What the exercise asks: Note each line in the data below that holds "para", and copy it.

Source data:
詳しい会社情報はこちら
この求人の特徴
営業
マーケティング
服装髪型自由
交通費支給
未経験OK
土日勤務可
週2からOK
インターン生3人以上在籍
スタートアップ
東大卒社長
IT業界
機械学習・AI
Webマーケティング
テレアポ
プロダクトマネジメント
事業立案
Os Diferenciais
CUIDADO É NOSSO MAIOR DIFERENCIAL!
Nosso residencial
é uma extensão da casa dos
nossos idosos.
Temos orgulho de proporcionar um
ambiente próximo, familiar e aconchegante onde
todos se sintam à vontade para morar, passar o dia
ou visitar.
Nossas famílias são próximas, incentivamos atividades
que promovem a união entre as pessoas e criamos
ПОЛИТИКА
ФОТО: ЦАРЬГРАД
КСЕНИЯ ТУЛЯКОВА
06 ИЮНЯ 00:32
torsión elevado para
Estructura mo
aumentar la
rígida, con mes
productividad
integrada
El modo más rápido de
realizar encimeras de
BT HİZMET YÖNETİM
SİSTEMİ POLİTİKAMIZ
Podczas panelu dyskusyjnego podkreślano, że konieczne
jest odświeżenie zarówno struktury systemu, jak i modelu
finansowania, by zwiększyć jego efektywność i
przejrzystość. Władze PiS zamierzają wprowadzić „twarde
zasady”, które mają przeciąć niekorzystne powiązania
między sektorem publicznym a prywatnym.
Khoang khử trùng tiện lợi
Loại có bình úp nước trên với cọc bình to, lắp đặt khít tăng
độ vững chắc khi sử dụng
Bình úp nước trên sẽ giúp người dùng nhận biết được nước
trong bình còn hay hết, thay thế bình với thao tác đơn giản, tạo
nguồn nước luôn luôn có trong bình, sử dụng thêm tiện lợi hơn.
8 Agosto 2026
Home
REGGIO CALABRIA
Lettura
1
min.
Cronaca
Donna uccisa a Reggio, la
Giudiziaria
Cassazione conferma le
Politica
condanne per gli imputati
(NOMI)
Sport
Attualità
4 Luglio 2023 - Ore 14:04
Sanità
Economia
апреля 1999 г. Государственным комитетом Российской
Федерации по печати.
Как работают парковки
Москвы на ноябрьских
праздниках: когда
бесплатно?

Task response:
todos se sintam à vontade para morar, passar o dia
torsión elevado para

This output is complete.